Data provided Block Start

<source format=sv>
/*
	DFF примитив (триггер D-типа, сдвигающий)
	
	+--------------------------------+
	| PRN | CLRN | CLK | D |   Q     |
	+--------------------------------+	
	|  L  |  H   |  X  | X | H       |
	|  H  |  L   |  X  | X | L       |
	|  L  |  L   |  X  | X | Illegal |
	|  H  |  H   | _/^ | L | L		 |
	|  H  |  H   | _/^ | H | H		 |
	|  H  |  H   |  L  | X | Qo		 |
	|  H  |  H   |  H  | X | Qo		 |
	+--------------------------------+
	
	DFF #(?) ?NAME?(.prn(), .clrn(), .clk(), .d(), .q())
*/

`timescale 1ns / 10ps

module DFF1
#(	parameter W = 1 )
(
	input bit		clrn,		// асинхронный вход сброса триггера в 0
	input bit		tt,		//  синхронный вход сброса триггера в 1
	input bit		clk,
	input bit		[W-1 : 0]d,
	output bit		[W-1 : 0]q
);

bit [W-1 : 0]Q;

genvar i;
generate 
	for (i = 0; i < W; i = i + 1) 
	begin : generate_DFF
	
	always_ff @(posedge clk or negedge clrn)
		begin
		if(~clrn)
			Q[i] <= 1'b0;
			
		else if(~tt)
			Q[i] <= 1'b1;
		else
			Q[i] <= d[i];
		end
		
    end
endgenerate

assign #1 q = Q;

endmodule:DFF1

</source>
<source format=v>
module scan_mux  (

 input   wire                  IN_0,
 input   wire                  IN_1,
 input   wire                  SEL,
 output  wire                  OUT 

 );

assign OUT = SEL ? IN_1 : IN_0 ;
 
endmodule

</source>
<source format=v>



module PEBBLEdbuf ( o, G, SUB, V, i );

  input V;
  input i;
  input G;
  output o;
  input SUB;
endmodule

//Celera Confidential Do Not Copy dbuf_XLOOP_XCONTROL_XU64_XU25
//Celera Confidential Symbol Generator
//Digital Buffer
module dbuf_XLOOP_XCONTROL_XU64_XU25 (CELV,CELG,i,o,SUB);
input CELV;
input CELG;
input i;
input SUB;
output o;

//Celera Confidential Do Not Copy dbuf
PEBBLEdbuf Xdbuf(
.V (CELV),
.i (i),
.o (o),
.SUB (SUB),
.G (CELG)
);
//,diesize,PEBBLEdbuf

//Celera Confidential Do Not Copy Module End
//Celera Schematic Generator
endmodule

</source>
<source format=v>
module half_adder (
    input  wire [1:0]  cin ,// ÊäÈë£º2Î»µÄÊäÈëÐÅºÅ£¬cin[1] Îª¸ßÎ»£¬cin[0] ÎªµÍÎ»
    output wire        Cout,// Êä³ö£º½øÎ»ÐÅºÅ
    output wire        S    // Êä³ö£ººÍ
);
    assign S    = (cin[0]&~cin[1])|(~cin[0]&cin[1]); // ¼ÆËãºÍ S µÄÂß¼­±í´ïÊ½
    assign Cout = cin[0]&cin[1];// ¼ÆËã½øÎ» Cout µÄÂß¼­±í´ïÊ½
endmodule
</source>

Data provided Block End
Data provided Block Start

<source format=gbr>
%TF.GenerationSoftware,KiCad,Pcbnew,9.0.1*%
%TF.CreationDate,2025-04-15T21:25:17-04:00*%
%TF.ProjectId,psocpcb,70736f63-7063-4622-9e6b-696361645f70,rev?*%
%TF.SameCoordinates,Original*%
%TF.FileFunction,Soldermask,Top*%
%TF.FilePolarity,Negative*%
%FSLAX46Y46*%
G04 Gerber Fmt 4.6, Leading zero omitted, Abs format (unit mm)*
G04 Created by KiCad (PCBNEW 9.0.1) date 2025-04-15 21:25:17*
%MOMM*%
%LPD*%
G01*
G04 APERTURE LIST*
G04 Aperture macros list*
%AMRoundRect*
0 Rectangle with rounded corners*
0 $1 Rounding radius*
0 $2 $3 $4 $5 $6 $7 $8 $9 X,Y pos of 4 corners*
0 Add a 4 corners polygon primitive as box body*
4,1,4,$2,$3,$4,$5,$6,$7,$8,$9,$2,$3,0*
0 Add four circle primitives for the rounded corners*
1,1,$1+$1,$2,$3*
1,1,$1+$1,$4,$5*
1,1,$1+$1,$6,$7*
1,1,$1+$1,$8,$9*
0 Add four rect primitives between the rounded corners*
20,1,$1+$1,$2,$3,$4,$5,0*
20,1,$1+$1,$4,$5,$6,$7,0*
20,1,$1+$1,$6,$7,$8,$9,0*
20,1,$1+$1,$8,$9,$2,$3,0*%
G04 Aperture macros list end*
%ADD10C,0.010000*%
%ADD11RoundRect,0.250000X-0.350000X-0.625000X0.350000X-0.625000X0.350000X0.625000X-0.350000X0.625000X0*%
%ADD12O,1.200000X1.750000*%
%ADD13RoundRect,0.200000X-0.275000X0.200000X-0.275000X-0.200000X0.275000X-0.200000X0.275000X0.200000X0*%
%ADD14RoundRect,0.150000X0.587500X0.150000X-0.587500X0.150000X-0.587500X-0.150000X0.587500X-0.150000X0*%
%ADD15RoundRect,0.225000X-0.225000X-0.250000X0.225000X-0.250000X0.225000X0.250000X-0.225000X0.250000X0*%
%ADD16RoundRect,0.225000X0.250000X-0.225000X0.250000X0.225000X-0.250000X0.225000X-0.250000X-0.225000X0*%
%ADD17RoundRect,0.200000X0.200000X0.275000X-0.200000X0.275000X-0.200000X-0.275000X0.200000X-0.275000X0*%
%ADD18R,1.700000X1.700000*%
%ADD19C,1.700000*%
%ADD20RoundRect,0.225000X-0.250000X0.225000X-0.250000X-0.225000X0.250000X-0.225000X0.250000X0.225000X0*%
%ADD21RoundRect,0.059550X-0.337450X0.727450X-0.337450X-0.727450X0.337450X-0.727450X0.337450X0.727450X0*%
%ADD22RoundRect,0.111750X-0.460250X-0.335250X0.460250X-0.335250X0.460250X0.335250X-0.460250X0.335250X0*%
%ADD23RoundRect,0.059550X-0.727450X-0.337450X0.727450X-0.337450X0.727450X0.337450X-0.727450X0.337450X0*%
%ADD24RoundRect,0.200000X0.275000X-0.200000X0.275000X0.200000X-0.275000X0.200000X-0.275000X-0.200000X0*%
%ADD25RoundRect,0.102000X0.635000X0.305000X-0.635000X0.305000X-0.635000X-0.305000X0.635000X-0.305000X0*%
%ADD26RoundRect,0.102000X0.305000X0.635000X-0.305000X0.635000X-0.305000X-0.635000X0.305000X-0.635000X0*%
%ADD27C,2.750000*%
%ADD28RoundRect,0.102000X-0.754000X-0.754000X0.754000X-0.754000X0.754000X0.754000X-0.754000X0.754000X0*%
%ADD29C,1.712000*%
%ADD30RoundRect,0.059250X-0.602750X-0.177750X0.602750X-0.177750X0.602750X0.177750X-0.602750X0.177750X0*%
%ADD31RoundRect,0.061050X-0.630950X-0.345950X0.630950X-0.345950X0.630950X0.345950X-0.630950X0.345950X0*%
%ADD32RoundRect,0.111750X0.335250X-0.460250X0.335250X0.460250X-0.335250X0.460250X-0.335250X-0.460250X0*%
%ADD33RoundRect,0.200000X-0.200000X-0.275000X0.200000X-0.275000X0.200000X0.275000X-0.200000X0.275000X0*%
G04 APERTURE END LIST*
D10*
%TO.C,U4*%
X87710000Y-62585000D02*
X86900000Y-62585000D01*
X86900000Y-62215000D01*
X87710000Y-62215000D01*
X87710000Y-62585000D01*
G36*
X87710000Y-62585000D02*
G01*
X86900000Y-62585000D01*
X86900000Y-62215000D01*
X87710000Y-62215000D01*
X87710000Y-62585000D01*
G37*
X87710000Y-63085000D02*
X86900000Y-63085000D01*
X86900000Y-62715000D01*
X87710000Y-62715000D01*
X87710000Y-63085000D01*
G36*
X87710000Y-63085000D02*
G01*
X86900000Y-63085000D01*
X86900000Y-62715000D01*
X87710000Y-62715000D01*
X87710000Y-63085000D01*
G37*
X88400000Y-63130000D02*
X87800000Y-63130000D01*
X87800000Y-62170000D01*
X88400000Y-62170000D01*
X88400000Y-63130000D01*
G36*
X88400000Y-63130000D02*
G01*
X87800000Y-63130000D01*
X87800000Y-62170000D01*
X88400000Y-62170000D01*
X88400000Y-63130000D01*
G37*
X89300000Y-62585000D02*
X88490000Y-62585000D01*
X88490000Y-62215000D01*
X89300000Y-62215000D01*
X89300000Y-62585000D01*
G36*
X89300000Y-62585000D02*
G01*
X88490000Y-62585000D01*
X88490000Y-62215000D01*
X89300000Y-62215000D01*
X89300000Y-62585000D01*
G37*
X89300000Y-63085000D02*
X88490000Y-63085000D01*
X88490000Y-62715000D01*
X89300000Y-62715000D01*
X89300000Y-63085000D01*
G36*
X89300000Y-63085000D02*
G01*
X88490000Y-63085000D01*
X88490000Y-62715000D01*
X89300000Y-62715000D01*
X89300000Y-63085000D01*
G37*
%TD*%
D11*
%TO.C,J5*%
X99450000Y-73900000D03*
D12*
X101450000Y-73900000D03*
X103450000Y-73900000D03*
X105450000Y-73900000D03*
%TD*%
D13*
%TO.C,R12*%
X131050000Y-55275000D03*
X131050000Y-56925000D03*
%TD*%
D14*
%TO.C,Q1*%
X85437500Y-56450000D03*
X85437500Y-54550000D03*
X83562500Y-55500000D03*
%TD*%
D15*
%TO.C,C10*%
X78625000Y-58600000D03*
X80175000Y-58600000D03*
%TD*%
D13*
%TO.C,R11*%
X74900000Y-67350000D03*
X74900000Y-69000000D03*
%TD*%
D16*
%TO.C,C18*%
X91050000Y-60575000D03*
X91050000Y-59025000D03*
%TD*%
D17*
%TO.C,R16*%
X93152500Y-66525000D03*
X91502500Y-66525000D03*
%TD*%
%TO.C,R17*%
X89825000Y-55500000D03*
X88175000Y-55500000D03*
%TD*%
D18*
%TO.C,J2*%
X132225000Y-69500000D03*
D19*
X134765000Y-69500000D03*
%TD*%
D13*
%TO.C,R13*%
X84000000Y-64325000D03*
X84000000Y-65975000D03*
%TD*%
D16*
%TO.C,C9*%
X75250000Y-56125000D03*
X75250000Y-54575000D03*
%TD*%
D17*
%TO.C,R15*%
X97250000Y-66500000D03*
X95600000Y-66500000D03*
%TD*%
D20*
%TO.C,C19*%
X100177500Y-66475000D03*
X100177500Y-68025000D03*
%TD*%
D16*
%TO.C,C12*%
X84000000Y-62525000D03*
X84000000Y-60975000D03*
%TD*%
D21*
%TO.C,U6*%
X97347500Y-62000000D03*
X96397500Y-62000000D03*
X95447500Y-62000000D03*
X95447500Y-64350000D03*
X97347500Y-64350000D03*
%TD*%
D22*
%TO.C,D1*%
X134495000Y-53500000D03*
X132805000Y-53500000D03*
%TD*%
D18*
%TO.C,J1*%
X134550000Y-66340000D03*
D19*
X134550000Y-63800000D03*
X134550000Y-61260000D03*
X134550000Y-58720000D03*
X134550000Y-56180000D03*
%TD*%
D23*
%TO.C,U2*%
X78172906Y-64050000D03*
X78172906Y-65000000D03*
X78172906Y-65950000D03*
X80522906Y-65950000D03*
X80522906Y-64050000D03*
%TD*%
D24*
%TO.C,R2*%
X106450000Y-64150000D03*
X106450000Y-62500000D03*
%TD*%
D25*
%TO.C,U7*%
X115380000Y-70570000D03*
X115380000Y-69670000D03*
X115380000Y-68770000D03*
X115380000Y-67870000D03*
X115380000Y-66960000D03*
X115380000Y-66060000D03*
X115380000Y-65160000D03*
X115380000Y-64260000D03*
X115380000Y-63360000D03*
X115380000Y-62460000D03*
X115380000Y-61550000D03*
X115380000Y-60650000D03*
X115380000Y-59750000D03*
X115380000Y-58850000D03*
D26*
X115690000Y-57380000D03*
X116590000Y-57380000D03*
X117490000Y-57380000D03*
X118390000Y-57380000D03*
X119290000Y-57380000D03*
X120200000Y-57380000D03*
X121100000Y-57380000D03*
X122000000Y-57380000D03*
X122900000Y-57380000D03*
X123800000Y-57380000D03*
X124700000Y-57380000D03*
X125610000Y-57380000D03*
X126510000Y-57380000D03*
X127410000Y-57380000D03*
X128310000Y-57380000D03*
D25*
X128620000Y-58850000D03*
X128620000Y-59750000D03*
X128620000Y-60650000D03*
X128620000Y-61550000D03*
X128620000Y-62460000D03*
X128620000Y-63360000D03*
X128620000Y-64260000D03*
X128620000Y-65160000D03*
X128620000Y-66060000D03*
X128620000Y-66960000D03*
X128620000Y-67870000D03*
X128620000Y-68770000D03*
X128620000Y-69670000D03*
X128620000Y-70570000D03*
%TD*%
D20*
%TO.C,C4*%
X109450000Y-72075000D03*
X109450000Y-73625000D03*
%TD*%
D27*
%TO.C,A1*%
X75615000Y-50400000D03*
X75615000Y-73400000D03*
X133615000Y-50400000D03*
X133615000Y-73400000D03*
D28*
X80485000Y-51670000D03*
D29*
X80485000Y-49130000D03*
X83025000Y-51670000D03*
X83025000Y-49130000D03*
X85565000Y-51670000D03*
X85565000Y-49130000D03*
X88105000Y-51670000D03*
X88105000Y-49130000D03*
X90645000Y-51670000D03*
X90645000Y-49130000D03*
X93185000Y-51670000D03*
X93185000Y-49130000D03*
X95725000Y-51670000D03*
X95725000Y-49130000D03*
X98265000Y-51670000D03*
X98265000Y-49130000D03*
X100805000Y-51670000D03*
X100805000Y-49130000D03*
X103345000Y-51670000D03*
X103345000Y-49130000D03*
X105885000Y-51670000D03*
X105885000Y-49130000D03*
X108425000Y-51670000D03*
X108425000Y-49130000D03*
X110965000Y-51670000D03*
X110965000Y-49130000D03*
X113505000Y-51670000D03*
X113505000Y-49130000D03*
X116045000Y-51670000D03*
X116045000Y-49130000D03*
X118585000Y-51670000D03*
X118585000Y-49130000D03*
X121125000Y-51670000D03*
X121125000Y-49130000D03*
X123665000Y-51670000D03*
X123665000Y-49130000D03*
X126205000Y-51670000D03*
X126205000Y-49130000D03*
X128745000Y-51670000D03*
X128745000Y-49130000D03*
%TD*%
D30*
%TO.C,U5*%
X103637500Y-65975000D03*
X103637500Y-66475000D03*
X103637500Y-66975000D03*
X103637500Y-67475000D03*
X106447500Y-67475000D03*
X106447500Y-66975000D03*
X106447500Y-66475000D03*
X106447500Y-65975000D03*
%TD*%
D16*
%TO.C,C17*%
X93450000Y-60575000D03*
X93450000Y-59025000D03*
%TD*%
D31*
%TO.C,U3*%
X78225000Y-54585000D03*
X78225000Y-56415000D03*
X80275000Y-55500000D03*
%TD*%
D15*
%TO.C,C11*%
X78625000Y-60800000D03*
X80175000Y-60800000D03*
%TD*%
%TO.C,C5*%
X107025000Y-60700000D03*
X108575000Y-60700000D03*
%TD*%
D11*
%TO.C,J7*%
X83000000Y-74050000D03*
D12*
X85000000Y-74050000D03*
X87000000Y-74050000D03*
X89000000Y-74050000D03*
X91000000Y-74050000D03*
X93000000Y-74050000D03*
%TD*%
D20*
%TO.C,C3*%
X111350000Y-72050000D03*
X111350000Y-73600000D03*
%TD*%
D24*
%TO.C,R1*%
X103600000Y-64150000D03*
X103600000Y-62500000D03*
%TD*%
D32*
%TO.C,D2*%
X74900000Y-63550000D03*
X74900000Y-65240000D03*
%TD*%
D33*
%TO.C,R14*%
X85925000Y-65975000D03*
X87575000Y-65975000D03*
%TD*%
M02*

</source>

Data provided Block End

Problem to solve: For each line of the entries that holds the word "сброса", pull that line out.

Task result:
	input bit		clrn,		// асинхронный вход сброса триггера в 0
	input bit		tt,		//  синхронный вход сброса триггера в 1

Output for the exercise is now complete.